How we cite our quotes: Story Number.Paragraph
Quote #7
"Reb Tevye! What would you say if I told you that I love your Shprintze and want to take her as my wife?" […]
"Certainly you have to ask your mother, and your mother will surely tell you that you're an idiot, and she will be right. […] She will be right because what kind of husband are you for my Shprintze? How is she your equal? And most important," I said, "what have I to do with your mother?" (7.57-68)
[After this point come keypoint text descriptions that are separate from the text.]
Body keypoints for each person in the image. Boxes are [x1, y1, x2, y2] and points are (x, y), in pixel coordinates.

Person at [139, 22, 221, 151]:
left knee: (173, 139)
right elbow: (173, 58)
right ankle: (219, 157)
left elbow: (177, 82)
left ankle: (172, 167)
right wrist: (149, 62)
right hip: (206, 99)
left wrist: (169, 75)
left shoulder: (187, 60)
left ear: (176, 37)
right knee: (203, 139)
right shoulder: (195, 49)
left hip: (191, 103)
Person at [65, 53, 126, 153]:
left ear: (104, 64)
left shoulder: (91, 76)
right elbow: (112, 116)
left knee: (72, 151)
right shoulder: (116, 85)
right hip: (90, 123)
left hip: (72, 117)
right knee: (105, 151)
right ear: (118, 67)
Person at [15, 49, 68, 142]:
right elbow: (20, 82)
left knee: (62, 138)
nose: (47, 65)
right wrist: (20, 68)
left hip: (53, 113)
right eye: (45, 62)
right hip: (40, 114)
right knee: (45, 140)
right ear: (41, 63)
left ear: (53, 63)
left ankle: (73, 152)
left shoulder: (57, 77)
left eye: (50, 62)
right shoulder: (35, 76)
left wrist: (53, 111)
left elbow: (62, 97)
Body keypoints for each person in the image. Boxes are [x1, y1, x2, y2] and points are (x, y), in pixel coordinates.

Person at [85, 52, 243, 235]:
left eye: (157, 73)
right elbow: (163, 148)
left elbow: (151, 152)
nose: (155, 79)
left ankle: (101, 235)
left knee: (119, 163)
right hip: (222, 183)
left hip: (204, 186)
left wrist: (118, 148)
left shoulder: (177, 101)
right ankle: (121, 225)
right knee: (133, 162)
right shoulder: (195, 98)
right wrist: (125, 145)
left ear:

Marriage isn't just two individuals getting together—it's two families getting together. For Tevye, that means all of them have to match on some level. (Anyone with in-laws can see the point of this.)
Quote #8
You should have seen [Beilke] at her wedding—a princess! I glowed with pride and marveled. Was this really Beilke, Tevye's daughter? Where had she learned to stand like that, to walk like that, and to hold her head and to dress as if she had been poured into her clothes? (8.53)
Compare this to Shprintze and the whole sad business of her not being considered good enough to marry into Ahronchik's family. What's different here? Because the groom is independent? Because Beilke herself is somehow different from the rest of her family?
Quote #9
[Beilke] laid out for me a tale, a story worthy of A Thousand and One Nights, about how her Podhotsur became rich after being a nobody. He drew from the lowest of the low and with his own ability reached the highest levels and now wanted to invite to his house people like Brodsky. […] Money wasn't enough—you still needed a pedigree, power, influence, and status. Podhotsur was doing everything possible to show he was somebody. He bragged that he came from the famous Podhotsurs, his father was also a famous contractor. But "he knew very well that he was a street musician," Beilke said. "Now he tells everyone that his wife's father is a millionaire." (8.112)
There's a couple of ways to take this little allusion to A Thousand and One Nights. (1) Podhotsur has some Aladdin in him, what with the coming from nothing and ending up powerful and rich. (2) Tevye is a bit like Scheherazade, what with constantly plying Sholem Aleichem to keep him interested. Now, granted, it's not like Sholem Aleichem has promised to kill Tevye if the stories stop coming (which is Scheherazade's whole deal with the king)—but in a way, if the stories stop coming, Tevye stops being in print, which is certainly a kind of death. You know, sort of.